• _REQUIREMENT_:
Set down every one of the entries below word for word, leaving out the pictures.

----------

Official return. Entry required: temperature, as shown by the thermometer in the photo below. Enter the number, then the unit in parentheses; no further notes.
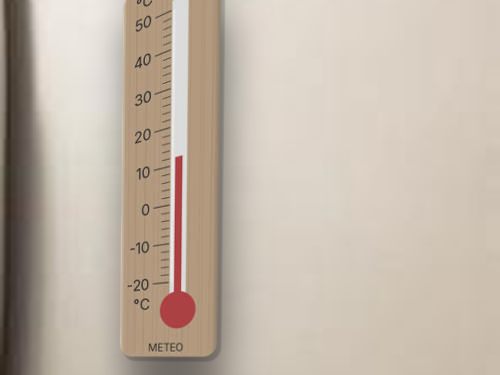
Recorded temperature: 12 (°C)
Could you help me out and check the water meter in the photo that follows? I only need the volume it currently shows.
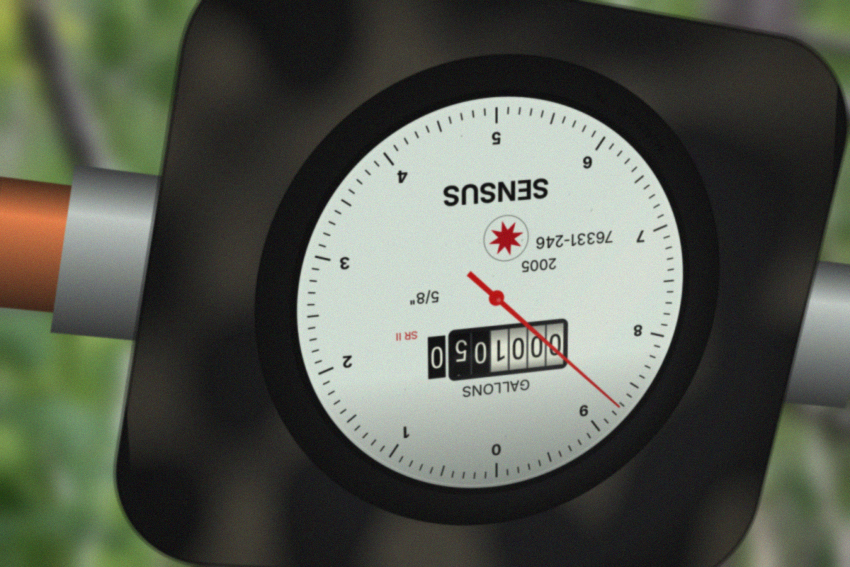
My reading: 1048.7 gal
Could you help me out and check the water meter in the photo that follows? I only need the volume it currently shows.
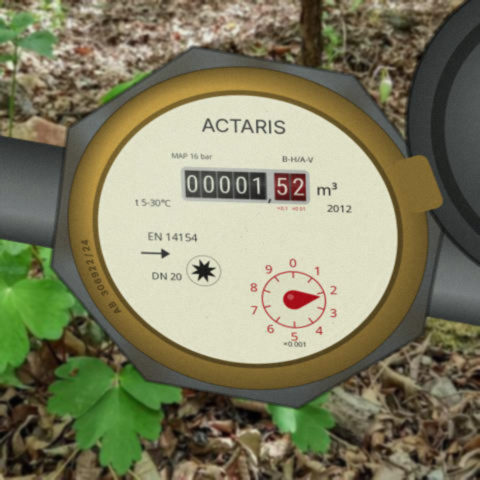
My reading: 1.522 m³
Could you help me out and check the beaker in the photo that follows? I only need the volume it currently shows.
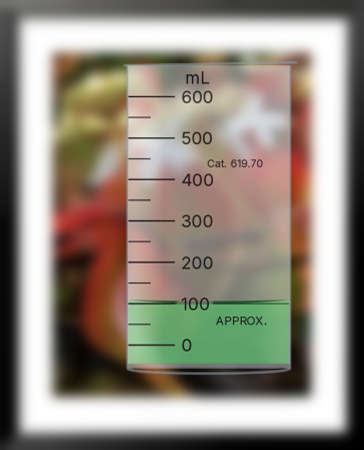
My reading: 100 mL
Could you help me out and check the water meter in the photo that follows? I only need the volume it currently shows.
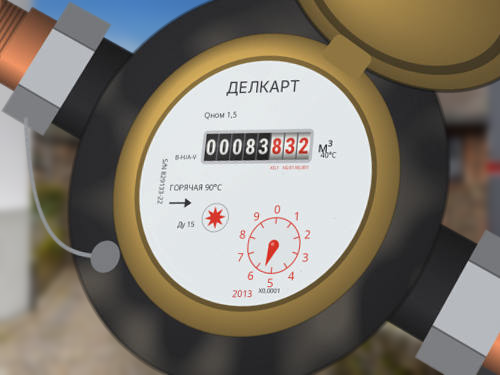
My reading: 83.8325 m³
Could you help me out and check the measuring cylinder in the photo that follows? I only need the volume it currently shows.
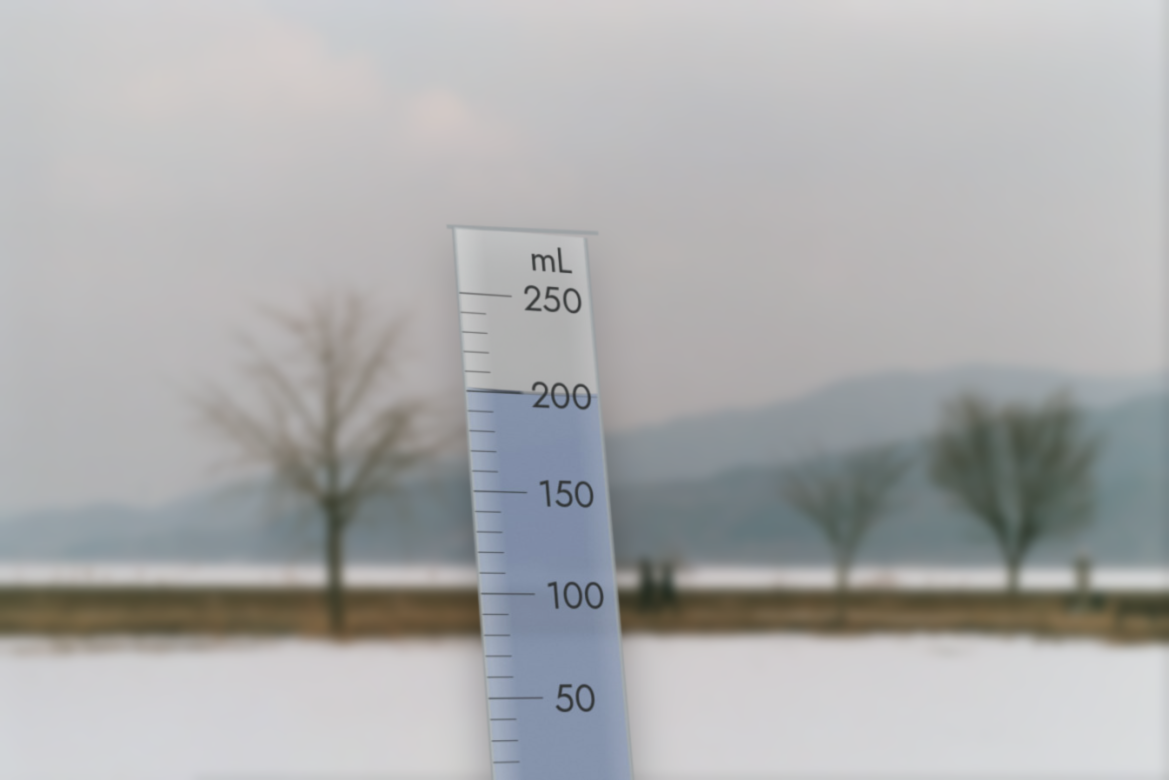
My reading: 200 mL
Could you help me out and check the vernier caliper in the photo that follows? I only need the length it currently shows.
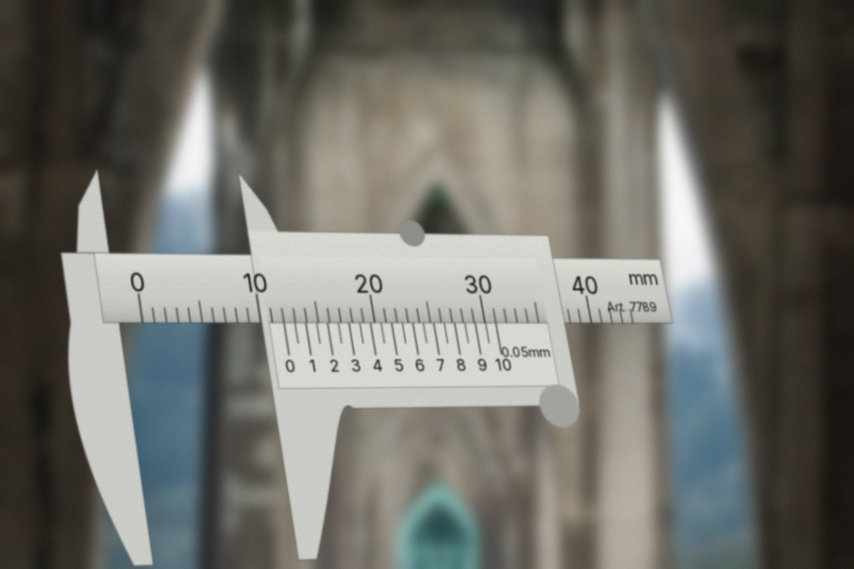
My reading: 12.0 mm
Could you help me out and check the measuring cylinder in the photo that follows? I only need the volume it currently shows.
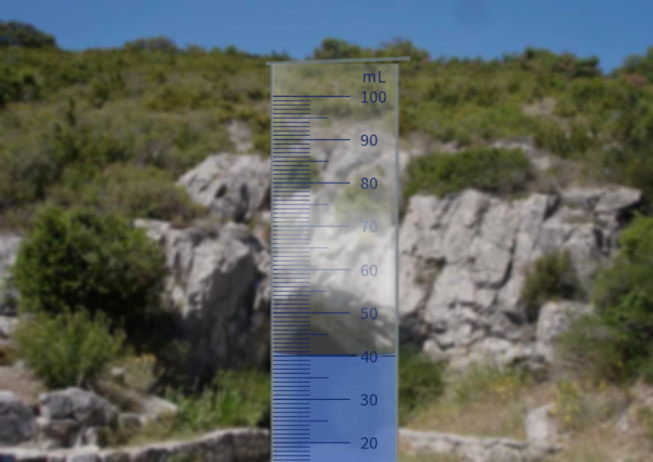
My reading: 40 mL
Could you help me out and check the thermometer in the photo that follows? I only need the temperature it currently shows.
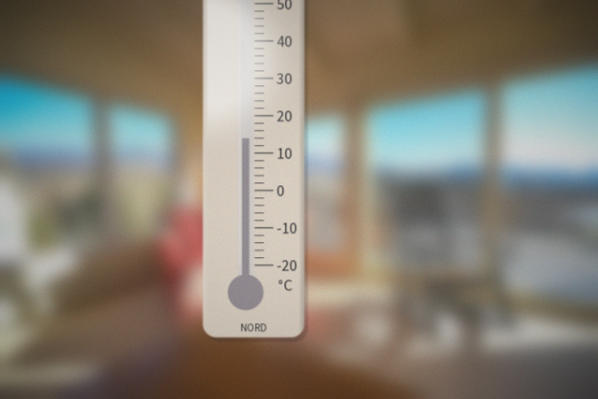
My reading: 14 °C
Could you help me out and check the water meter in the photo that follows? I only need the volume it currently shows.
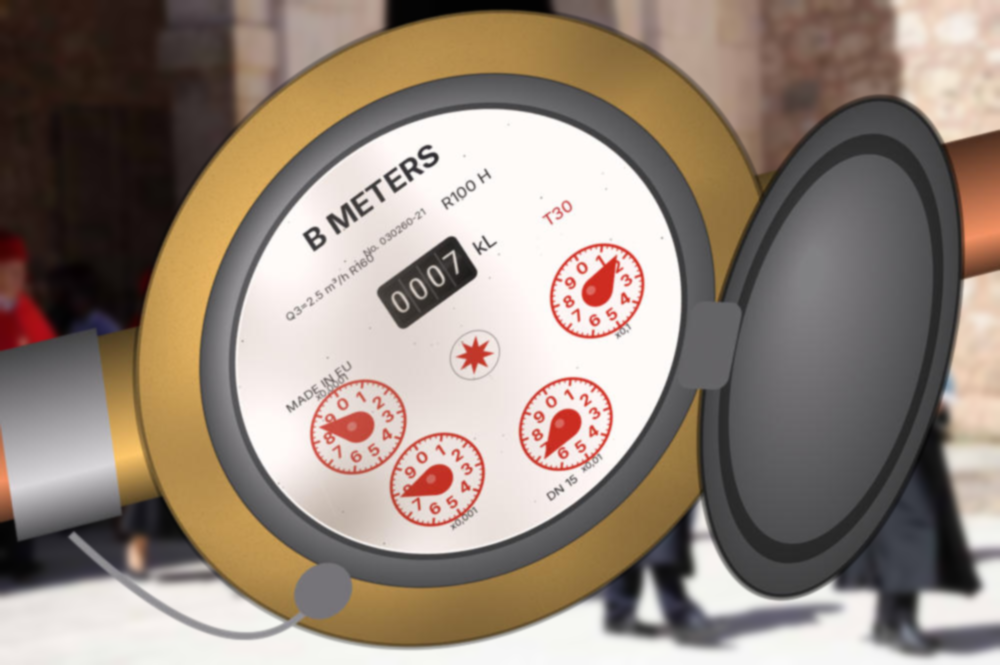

----------

• _YOUR RESPONSE_:
Official return. Entry required: temperature, as shown by the thermometer in the photo below. Enter the number, then the unit in parentheses; no further notes.
Recorded temperature: 12 (°C)
Could you help me out and check the water meter in the photo that follows? I only need the volume it currently shows.
My reading: 1048.7 gal
Could you help me out and check the water meter in the photo that follows? I only need the volume it currently shows.
My reading: 1.522 m³
Could you help me out and check the beaker in the photo that follows? I only need the volume it currently shows.
My reading: 100 mL
Could you help me out and check the water meter in the photo that follows? I only need the volume it currently shows.
My reading: 83.8325 m³
Could you help me out and check the measuring cylinder in the photo that follows? I only need the volume it currently shows.
My reading: 200 mL
Could you help me out and check the vernier caliper in the photo that follows? I only need the length it currently shows.
My reading: 12.0 mm
Could you help me out and check the measuring cylinder in the photo that follows? I only need the volume it currently shows.
My reading: 40 mL
Could you help me out and check the thermometer in the photo that follows? I only need the temperature it currently shows.
My reading: 14 °C
Could you help me out and check the water meter in the photo that follows? I only need the volume it currently shows.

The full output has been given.